Alex Halperin Wins March Sidney for American Prospect Article on Risks of Natural Gas Drilling
NEW YORK: The Hillman Foundation announced today that Alex Halperin has won the March Sidney award for “Drill, Maybe Drill?”, his feature in The American Prospect which examines whether the plans for extensive natural-gas drilling in upstate New York are a “ticket out of economic depression – or a serious environmental risk.”
Sidney Award judge Charles Kaiser said, “Halperin’s piece does a great job of illuminating a burgeoning national issue – the quick expansion of a barely regulated industry whose environmental dangers are only beginning to be looked at, particularly in New York state.”
As Halperin writes, “despite objections from environmentalists about water use and chemicals, shale drilling is poised to be a big part of the world’s energy future.” Although a de facto moratorium on drilling is currently in effect in New York, gas companies are rushing to secure the minerals rights of landowners across upstate New York, some of whom are eager to cash in on signing bonuses and royalties.
“The Endocrine Disruption Exchange obtained data on 246 products used in natural-gas production in Colorado and found that more than 40 percent contain chemicals that disrupt hormonal processes,” Halperin reports. In 2005, the Energy Policy Act exempted hydraulic fracturing from the Safe Drinking Water Act and other environmental regulations, “an addition sometimes called the ‘Halliburton loophole.’ Now congressional democrats have proposed tighter regulations, and the industry has predictably howled in disapproval.”
Halperin is 31 years old and lives in Brooklyn. This was his first piece for The American Prospect. He is a former reporter for BusinessWeek.com and Dow Jones. He spent a year covering business and economic development topics in sub-Saharan Africa on a fellowship with the Phillips Foundation. His work has appeared in publications including Fortune, Slate, n+1, Institutional Investor, Fast Company, Earth Island Journal,The Cambodia Daily and the Financial Times magazine. Halperin is also a non-fiction editor at the online magazine Guernica.
This month the Hillman Foundation would also like to give a special mention to Ladd Biro, who has reported on natural-gas drilling in Texas. Biro’s op-eds in The Cross Timbers Gazette show how the massive drilling under way in the state has prompted a spate of community organizing. Read one of his pieces here.
The Sidney Award is given once a month to an outstanding piece of socially-conscious journalism by the Sidney Hillman Foundation, which also awards the annual Hillman Prizes every spring. Winners of the Sidney receive $500, a certificate designed by New Yorker cartoonist Edward Sorel, and a bottle of union made wine. Nominations can be submitted here.
Alex Halperin discusses his Sidney winning story about the perils of natural gas drilling.
1.Why did you decide to look into natural gas drilling?
I like stories where environmental ideals bump into economic realities. Initially I wanted to learn more about how fracking [hydraulic fracturing] would affect New York City’s water supply, which turned out not to be a big part of the piece.
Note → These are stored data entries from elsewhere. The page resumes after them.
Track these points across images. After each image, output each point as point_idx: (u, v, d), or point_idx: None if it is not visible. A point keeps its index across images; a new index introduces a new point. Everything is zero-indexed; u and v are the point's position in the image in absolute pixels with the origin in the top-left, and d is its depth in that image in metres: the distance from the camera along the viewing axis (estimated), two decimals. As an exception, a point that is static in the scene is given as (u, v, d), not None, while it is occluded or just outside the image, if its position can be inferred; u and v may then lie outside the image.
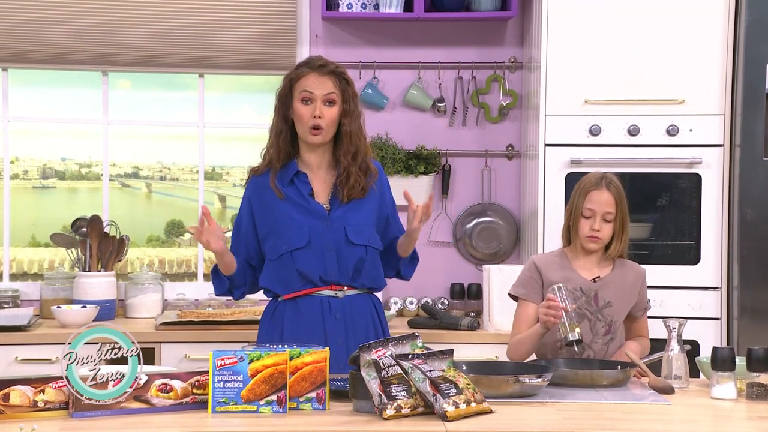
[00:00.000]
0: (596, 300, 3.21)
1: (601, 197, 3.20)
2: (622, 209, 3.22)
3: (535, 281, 3.29)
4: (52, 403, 2.54)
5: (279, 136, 3.22)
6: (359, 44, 4.74)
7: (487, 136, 4.77)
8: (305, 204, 3.19)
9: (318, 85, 3.16)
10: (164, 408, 2.59)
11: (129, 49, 4.58)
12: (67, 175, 4.87)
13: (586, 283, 3.23)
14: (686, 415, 2.69)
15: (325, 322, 3.18)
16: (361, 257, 3.19)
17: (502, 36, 4.75)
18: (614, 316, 3.22)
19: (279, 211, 3.20)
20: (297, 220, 3.17)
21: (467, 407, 2.55)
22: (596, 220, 3.19)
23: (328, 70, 3.19)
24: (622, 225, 3.23)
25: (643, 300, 3.29)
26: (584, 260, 3.27)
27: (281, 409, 2.59)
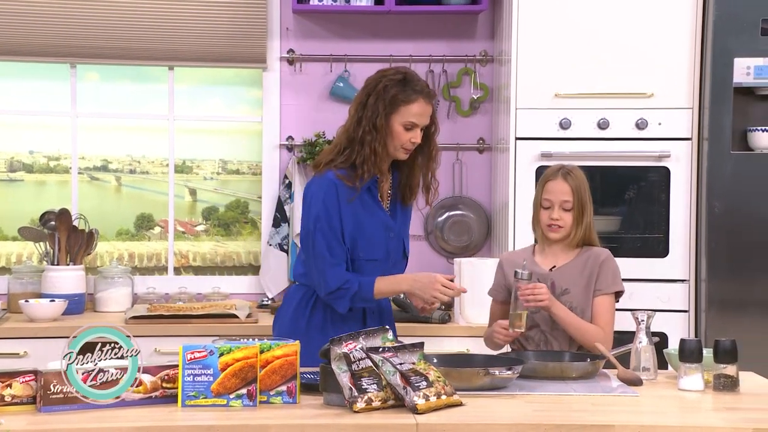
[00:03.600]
0: (553, 288, 3.24)
1: (557, 187, 3.24)
2: (580, 198, 3.24)
3: (498, 279, 3.38)
4: (19, 397, 2.52)
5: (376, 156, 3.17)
6: (330, 37, 4.73)
7: (458, 129, 4.78)
8: (378, 211, 3.27)
9: (423, 116, 3.21)
10: (133, 402, 2.58)
11: (98, 41, 4.55)
12: (35, 168, 4.83)
13: (543, 273, 3.26)
14: (654, 406, 2.71)
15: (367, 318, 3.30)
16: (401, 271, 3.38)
17: (473, 30, 4.76)
18: (573, 301, 3.24)
19: (360, 216, 3.22)
20: (373, 229, 3.25)
21: (438, 400, 2.55)
22: (554, 210, 3.23)
23: (431, 98, 3.24)
24: (581, 213, 3.24)
25: (600, 282, 3.24)
26: (548, 251, 3.30)
27: (251, 403, 2.58)
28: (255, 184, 4.87)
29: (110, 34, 4.54)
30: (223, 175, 4.95)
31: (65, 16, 4.51)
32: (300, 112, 4.75)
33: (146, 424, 2.44)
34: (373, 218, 3.24)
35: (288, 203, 4.69)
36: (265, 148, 4.77)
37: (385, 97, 3.17)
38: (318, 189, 3.21)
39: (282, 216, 4.70)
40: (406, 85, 3.19)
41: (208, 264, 4.90)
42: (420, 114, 3.19)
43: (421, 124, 3.20)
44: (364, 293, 3.18)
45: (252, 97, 4.86)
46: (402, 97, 3.17)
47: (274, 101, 4.74)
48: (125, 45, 4.57)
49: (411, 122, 3.18)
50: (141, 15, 4.55)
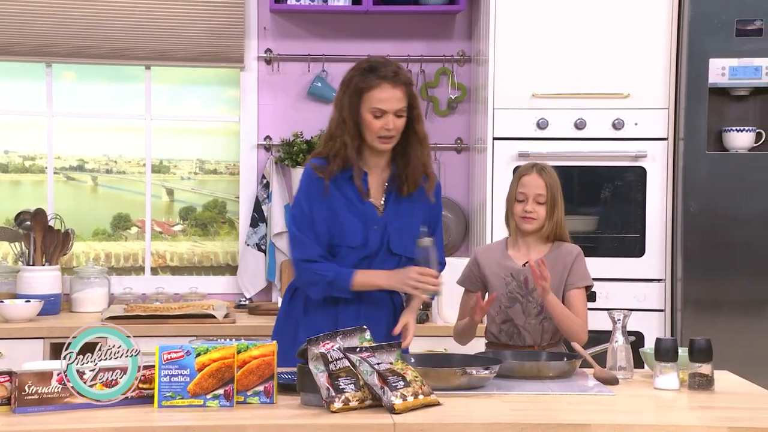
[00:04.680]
0: (525, 283, 3.28)
1: (532, 181, 3.29)
2: (553, 193, 3.29)
3: (472, 271, 3.41)
4: (-6, 399, 2.50)
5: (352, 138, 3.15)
6: (308, 37, 4.73)
7: (436, 129, 4.78)
8: (359, 204, 3.18)
9: (390, 101, 3.10)
10: (109, 403, 2.56)
11: (74, 40, 4.53)
12: (10, 167, 4.80)
13: (517, 268, 3.30)
14: (630, 405, 2.72)
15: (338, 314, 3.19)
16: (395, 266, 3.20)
17: (451, 30, 4.77)
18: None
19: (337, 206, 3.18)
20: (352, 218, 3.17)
21: (415, 400, 2.55)
22: (528, 202, 3.29)
23: (399, 81, 3.12)
24: (553, 208, 3.29)
25: (574, 276, 3.28)
26: (521, 245, 3.34)
27: (228, 403, 2.57)
28: (233, 184, 4.86)
29: (87, 33, 4.52)
30: (201, 175, 4.94)
31: (41, 15, 4.49)
32: (278, 111, 4.75)
33: (122, 425, 2.43)
34: (349, 211, 3.19)
35: (266, 203, 4.68)
36: (242, 147, 4.76)
37: (350, 88, 3.15)
38: (301, 178, 3.26)
39: (260, 216, 4.69)
40: (371, 72, 3.14)
41: (186, 264, 4.89)
42: (385, 99, 3.10)
43: (390, 110, 3.11)
44: (340, 283, 3.15)
45: (229, 96, 4.85)
46: (363, 85, 3.13)
47: (251, 101, 4.73)
48: (102, 44, 4.55)
49: (377, 108, 3.11)
50: (118, 14, 4.54)
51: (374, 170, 3.22)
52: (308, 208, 3.18)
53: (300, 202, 3.21)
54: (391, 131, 3.13)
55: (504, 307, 3.30)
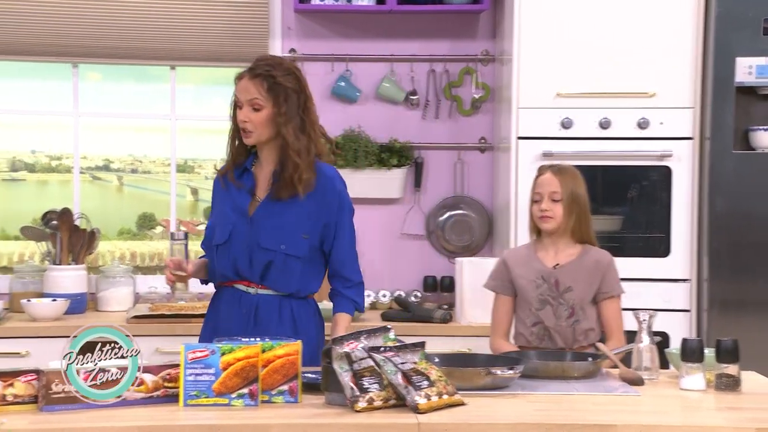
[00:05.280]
0: (557, 285, 3.28)
1: (546, 180, 3.31)
2: (571, 192, 3.29)
3: (501, 274, 3.40)
4: (21, 396, 2.51)
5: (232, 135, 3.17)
6: (332, 37, 4.73)
7: (460, 129, 4.78)
8: (239, 200, 3.15)
9: (243, 91, 3.07)
10: (135, 401, 2.57)
11: (100, 41, 4.55)
12: (37, 167, 4.84)
13: (547, 270, 3.30)
14: (656, 405, 2.71)
15: (233, 314, 3.17)
16: (270, 260, 3.12)
17: (475, 29, 4.76)
18: (575, 299, 3.28)
19: (220, 205, 3.20)
20: (225, 216, 3.15)
21: (439, 399, 2.55)
22: (544, 201, 3.29)
23: (255, 74, 3.07)
24: (571, 206, 3.28)
25: (606, 285, 3.30)
26: (549, 247, 3.34)
27: (253, 402, 2.58)
28: (257, 184, 4.87)
29: (112, 33, 4.54)
30: (225, 175, 4.94)
31: (68, 16, 4.51)
32: (302, 111, 4.74)
33: (148, 424, 2.44)
34: (226, 205, 3.18)
35: (290, 203, 4.68)
36: (266, 147, 4.77)
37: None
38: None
39: (284, 215, 4.69)
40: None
41: (210, 263, 4.90)
42: (240, 90, 3.07)
43: (244, 100, 3.06)
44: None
45: (254, 96, 4.85)
46: (236, 76, 3.13)
47: (275, 101, 4.74)
48: (127, 44, 4.57)
49: (236, 98, 3.09)
50: (143, 14, 4.56)
51: (264, 165, 3.17)
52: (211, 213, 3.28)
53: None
54: (246, 123, 3.07)
55: (534, 310, 3.30)
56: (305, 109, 3.11)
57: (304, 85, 3.13)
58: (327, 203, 3.15)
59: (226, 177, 3.18)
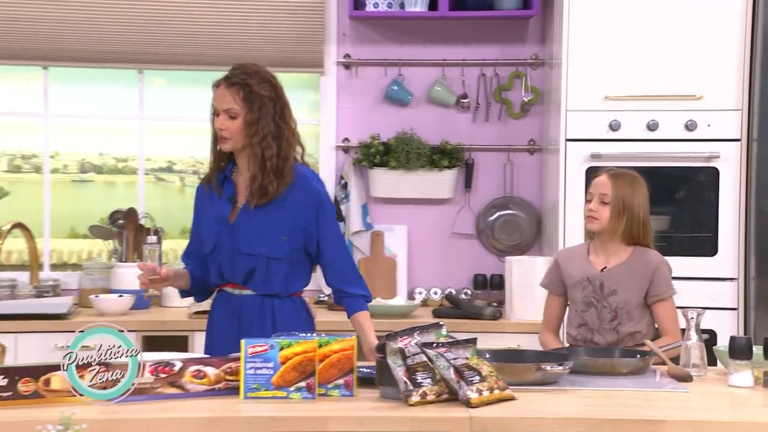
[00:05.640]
0: (601, 288, 3.26)
1: (599, 182, 3.28)
2: (622, 195, 3.24)
3: (553, 273, 3.39)
4: (91, 388, 2.55)
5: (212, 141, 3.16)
6: (385, 42, 4.73)
7: (509, 131, 4.75)
8: (221, 208, 3.14)
9: (219, 99, 3.06)
10: (198, 393, 2.60)
11: (164, 48, 4.60)
12: (104, 169, 4.90)
13: (594, 273, 3.27)
14: (704, 402, 2.67)
15: (222, 314, 3.18)
16: (252, 266, 3.11)
17: (524, 34, 4.73)
18: (619, 302, 3.24)
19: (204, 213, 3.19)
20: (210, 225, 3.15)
21: (491, 394, 2.54)
22: (593, 201, 3.27)
23: (231, 83, 3.06)
24: (621, 210, 3.23)
25: (655, 288, 3.24)
26: (600, 250, 3.31)
27: (310, 395, 2.58)
28: (313, 185, 4.88)
29: (176, 41, 4.59)
30: (282, 176, 4.96)
31: (133, 25, 4.57)
32: (356, 114, 4.76)
33: (211, 415, 2.46)
34: (211, 214, 3.16)
35: (344, 203, 4.70)
36: (322, 149, 4.78)
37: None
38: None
39: (338, 215, 4.71)
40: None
41: (268, 261, 4.92)
42: (217, 98, 3.07)
43: (220, 108, 3.05)
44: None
45: (310, 100, 4.87)
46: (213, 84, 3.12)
47: (331, 104, 4.76)
48: (190, 51, 4.62)
49: (214, 108, 3.08)
50: (205, 22, 4.60)
51: (243, 171, 3.15)
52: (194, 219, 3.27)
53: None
54: (222, 131, 3.06)
55: (580, 311, 3.29)
56: (281, 116, 3.09)
57: (280, 92, 3.11)
58: (305, 204, 3.12)
59: (210, 184, 3.17)
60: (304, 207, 3.11)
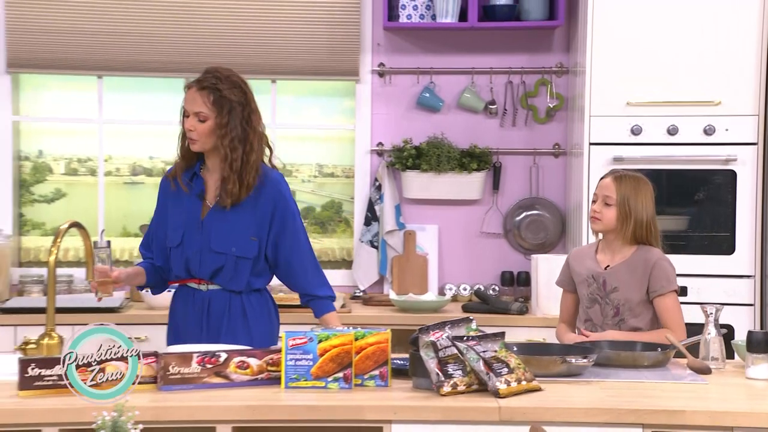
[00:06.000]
0: (604, 286, 3.23)
1: (604, 183, 3.26)
2: (627, 198, 3.19)
3: (564, 271, 3.40)
4: (143, 377, 2.56)
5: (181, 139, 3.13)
6: (417, 52, 4.73)
7: (535, 135, 4.74)
8: (189, 205, 3.10)
9: (190, 102, 3.03)
10: (242, 383, 2.62)
11: (208, 58, 4.62)
12: (154, 171, 4.93)
13: (598, 271, 3.25)
14: (723, 393, 2.65)
15: (188, 310, 3.13)
16: (221, 264, 3.07)
17: (550, 43, 4.71)
18: (621, 300, 3.21)
19: (170, 209, 3.14)
20: (178, 220, 3.10)
21: (518, 385, 2.54)
22: (597, 202, 3.25)
23: (202, 86, 3.02)
24: (626, 212, 3.19)
25: (654, 284, 3.18)
26: (606, 249, 3.28)
27: (347, 385, 2.60)
28: (348, 187, 4.90)
29: (221, 51, 4.62)
30: (320, 178, 4.98)
31: (179, 36, 4.61)
32: (389, 120, 4.76)
33: (254, 403, 2.48)
34: (177, 208, 3.11)
35: (378, 203, 4.70)
36: (357, 153, 4.79)
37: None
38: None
39: (372, 215, 4.72)
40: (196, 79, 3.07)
41: (307, 259, 4.93)
42: (188, 100, 3.03)
43: (190, 111, 3.02)
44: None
45: (346, 107, 4.88)
46: (185, 87, 3.10)
47: (365, 110, 4.76)
48: (234, 60, 4.63)
49: (184, 109, 3.05)
50: (246, 33, 4.62)
51: (212, 171, 3.11)
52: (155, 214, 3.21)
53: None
54: (191, 133, 3.03)
55: (585, 308, 3.28)
56: (248, 120, 3.05)
57: (249, 97, 3.08)
58: (272, 206, 3.08)
59: (177, 180, 3.12)
60: (271, 208, 3.08)
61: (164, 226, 3.16)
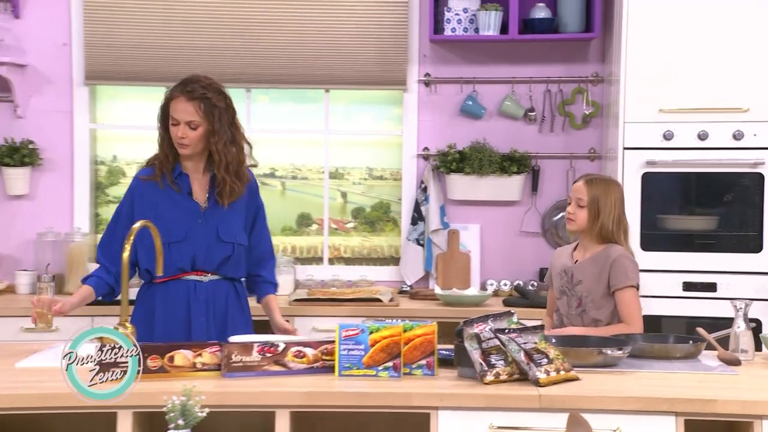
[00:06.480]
0: (572, 279, 3.25)
1: (577, 187, 3.28)
2: (597, 200, 3.20)
3: (549, 269, 3.44)
4: (208, 364, 2.60)
5: (164, 142, 3.08)
6: (461, 62, 4.72)
7: (572, 140, 4.70)
8: (184, 202, 3.08)
9: (181, 112, 2.99)
10: (298, 371, 2.63)
11: (268, 69, 4.67)
12: (216, 175, 4.97)
13: (569, 265, 3.28)
14: (752, 383, 2.61)
15: (190, 302, 3.07)
16: (229, 254, 3.09)
17: (586, 54, 4.67)
18: (584, 292, 3.21)
19: (162, 207, 3.07)
20: (176, 216, 3.05)
21: (557, 375, 2.52)
22: (571, 205, 3.26)
23: (192, 96, 3.00)
24: (596, 213, 3.20)
25: (613, 279, 3.16)
26: (580, 247, 3.31)
27: (396, 374, 2.60)
28: (396, 188, 4.90)
29: (278, 63, 4.65)
30: (369, 181, 4.99)
31: (241, 49, 4.64)
32: (434, 126, 4.76)
33: (310, 390, 2.49)
34: (172, 206, 3.06)
35: (424, 204, 4.70)
36: (404, 157, 4.79)
37: (164, 101, 3.07)
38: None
39: (419, 215, 4.71)
40: (177, 85, 3.03)
41: (357, 256, 4.95)
42: (177, 110, 2.99)
43: (181, 120, 2.98)
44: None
45: (394, 114, 4.88)
46: (168, 94, 3.04)
47: (412, 118, 4.76)
48: (290, 72, 4.67)
49: (172, 117, 3.00)
50: (303, 46, 4.65)
51: (194, 174, 3.10)
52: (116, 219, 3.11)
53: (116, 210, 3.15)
54: (183, 140, 3.00)
55: (556, 299, 3.30)
56: (233, 123, 3.07)
57: (230, 101, 3.10)
58: (252, 200, 3.17)
59: (165, 179, 3.07)
60: (252, 202, 3.18)
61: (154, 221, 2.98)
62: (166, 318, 3.06)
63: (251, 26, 4.64)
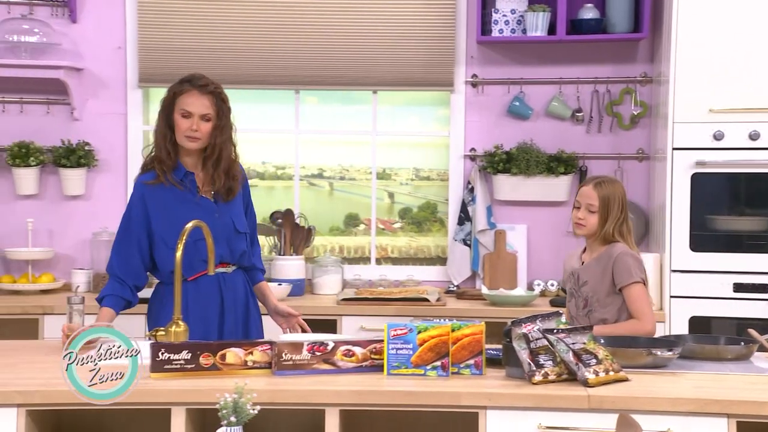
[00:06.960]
0: (578, 280, 3.23)
1: (586, 192, 3.23)
2: (607, 205, 3.18)
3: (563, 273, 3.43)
4: (259, 362, 2.62)
5: (165, 139, 3.08)
6: (508, 63, 4.69)
7: (620, 141, 4.65)
8: (196, 199, 3.10)
9: (196, 105, 3.03)
10: (348, 369, 2.64)
11: (316, 71, 4.69)
12: (266, 175, 5.02)
13: (577, 268, 3.27)
14: (806, 388, 2.55)
15: (223, 294, 3.11)
16: (245, 244, 3.18)
17: (634, 54, 4.61)
18: (589, 292, 3.19)
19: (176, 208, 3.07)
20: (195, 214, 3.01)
21: (606, 375, 2.50)
22: (581, 210, 3.22)
23: (207, 90, 3.06)
24: (606, 217, 3.17)
25: (617, 277, 3.13)
26: (589, 249, 3.29)
27: (445, 373, 2.59)
28: (443, 189, 4.89)
29: (326, 64, 4.67)
30: (417, 181, 4.98)
31: (291, 52, 4.67)
32: (481, 127, 4.74)
33: (359, 388, 2.49)
34: (185, 206, 3.07)
35: (470, 205, 4.68)
36: (451, 158, 4.78)
37: (167, 96, 3.08)
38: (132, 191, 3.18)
39: (465, 215, 4.70)
40: (185, 81, 3.07)
41: (404, 256, 4.95)
42: (192, 102, 3.02)
43: (196, 113, 3.02)
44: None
45: (441, 115, 4.88)
46: (177, 89, 3.06)
47: (459, 118, 4.75)
48: (338, 73, 4.69)
49: (185, 110, 3.02)
50: (351, 48, 4.66)
51: (196, 171, 3.12)
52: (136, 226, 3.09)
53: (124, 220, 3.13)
54: (196, 132, 3.03)
55: (567, 302, 3.29)
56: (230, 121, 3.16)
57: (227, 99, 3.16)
58: (245, 192, 3.26)
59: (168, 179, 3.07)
60: (246, 194, 3.26)
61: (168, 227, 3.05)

When I started talking to people who’d leased their land for thousands of dollars and still felt ripped off it was pretty clear there was a good story.
2. What surprised you as you did your research?
I was surprised by how divided opinion is. New Yorkers are looking at the drilling situation in Pennsylvania and drawing wildly different conclusions. Some people see an environmental disaster while others perceive an economic miracle. This sounds like a familiar story. But as Sarah Laskow shows in her terrific companion piece An Unnatural Alliance, natural gas, as an abundant and clean burning fossil fuel, is attractive to many pragmatic liberals. Like most of reality, elements of the natural gas story don’t fit the usual red state/blue state narrative.
3. Is there something you wish you had room to include in the piece but could not?
I’d go deeper into the differences between the contracts signed by individual lessors and those signed by members of landowner coalitions. Bruce Murray sat down at his kitchen table and thought of a few things he’d like the gas companies to do. The landowner coalitions have produced heavily-lawyered, incredibly detailed contracts with more environmental protections and even a more favorable way to quantify the amount of gas produced. Despite the environmental degradation it’s very hard to tell someone not to lease their land for $5,500 per acre plus 20% royalties. They’re taking a calculated risk in tough times. But it’s important to stress that these companies have more information and more resources than the lessors. They drive a hard bargain whether or not a potential lessor is prepared.
4. If you went back to this story in another year, what would you want to follow-up on?
Most people think fracking is inevitable. I’d love to follow up a few months after it began.